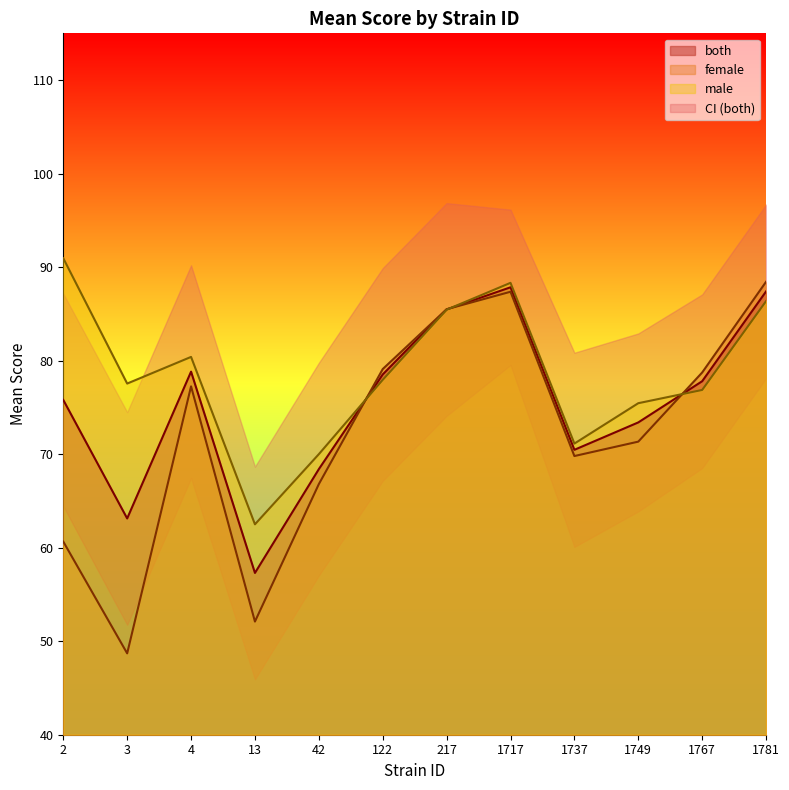

At which label does male first exceed 77?

2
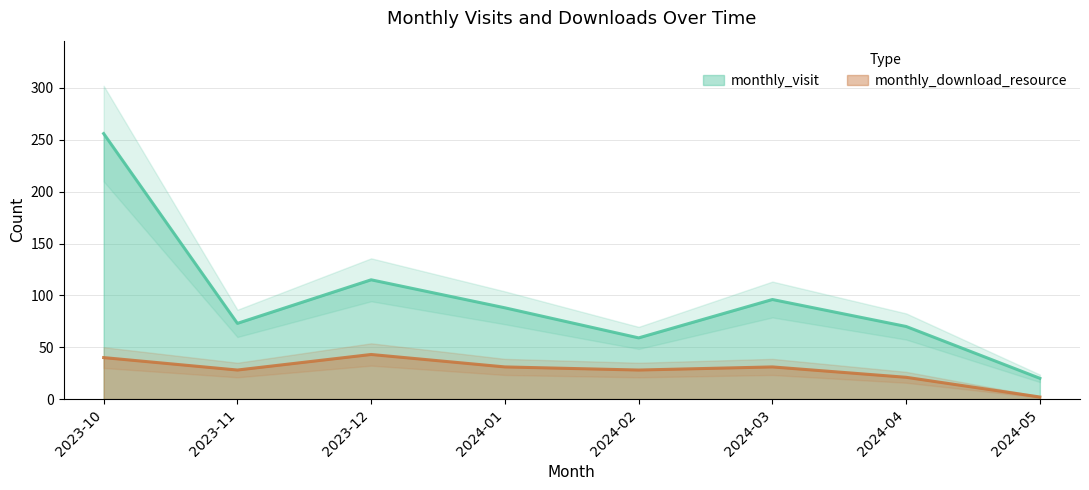

At which category is the sum across all series the highest?

2023-10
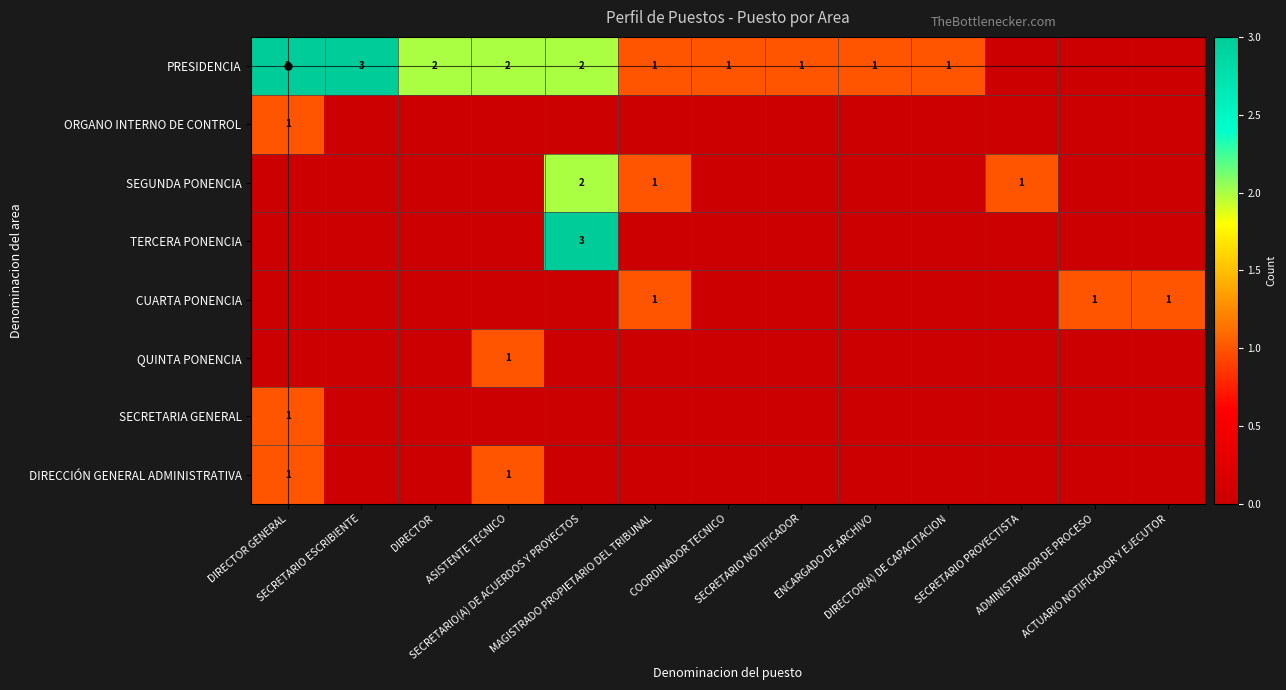

What is the sum of all ORGANO INTERNO DE CONTROL values?

1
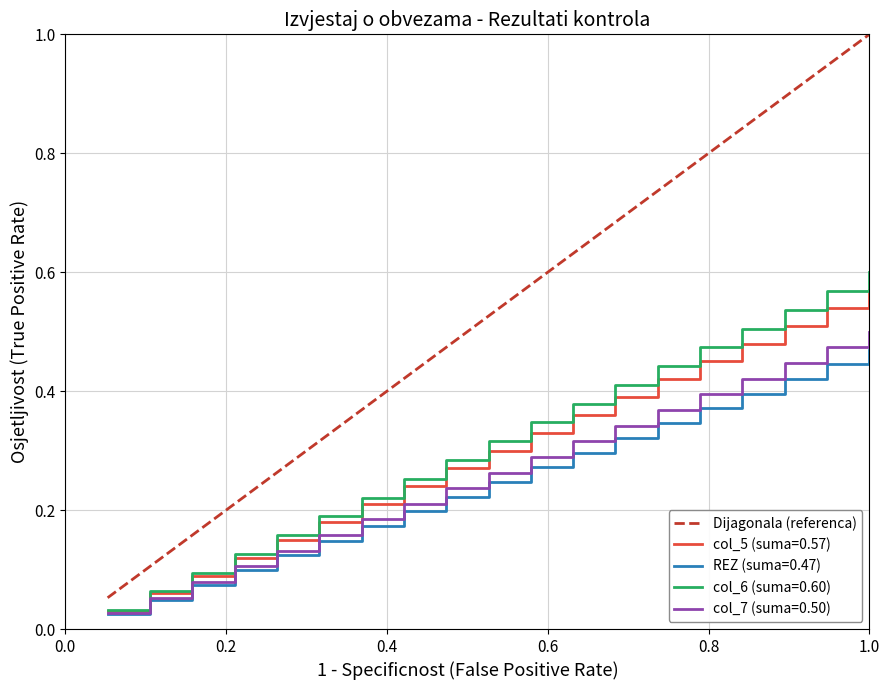

Which series has the largest range (max minus min)?

Dijagonala (referenca)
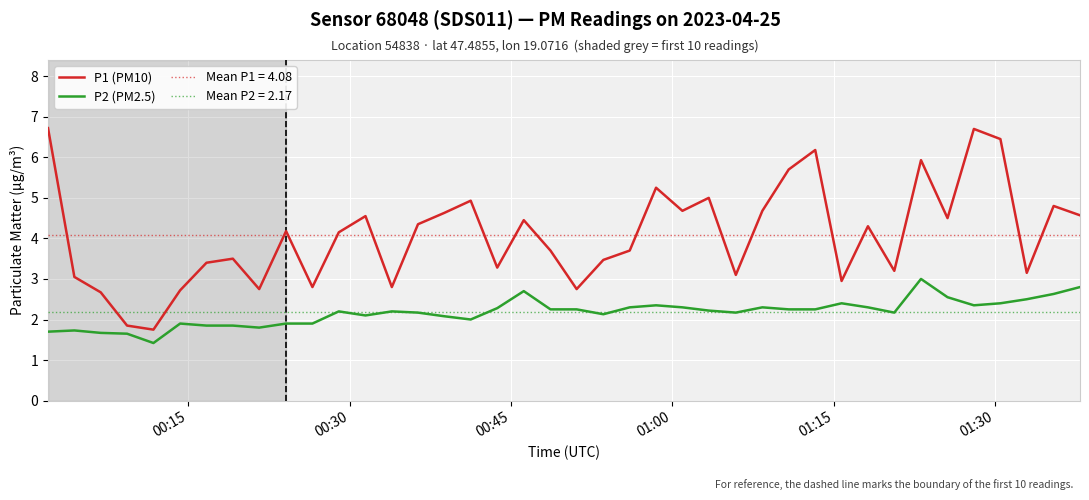

What is the minimum value shown in the chart?

1.4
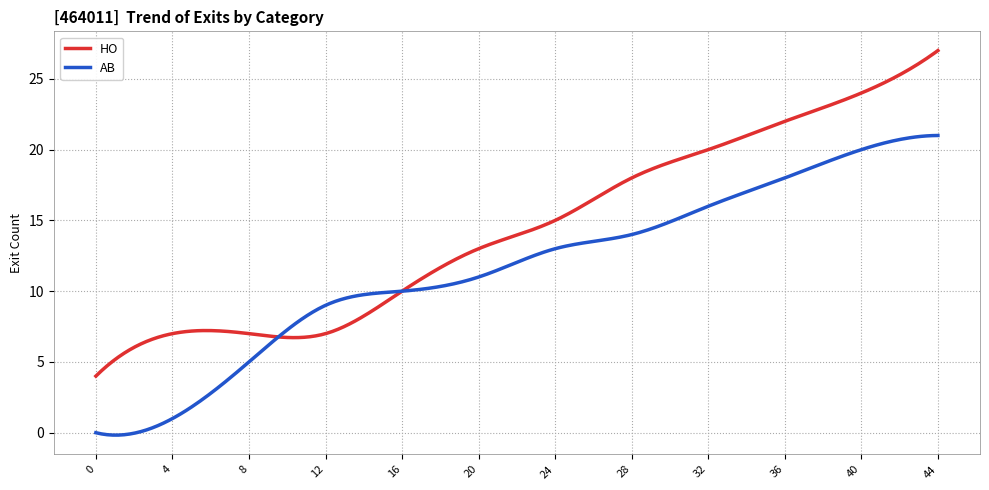

What is the highest value of the AB series?

21.0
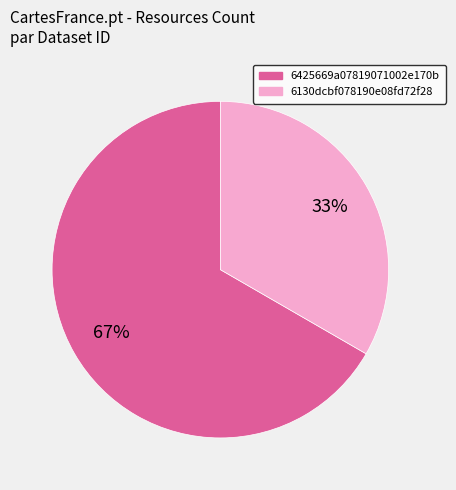

Is there a majority slice in this chart?

Yes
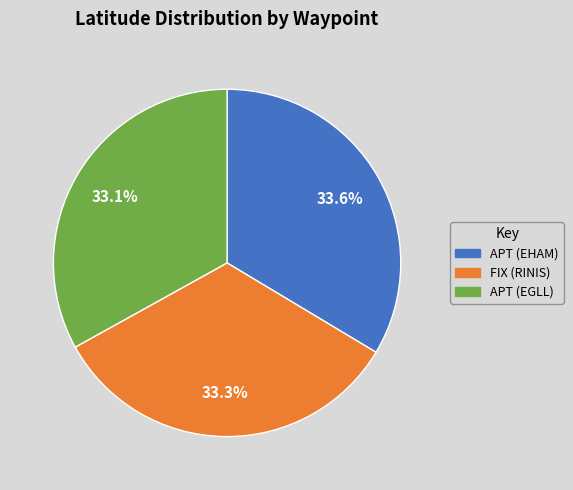

What percentage is the FIX (RINIS) slice, to the nearest percent?

33%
● ● ● ● ● ● ●
## WORK ORDER
How many lines in the entries above contain the string "chart", with case counting? Reply with the number alone.

## SOLUTION FOR THIS PROBLEM
2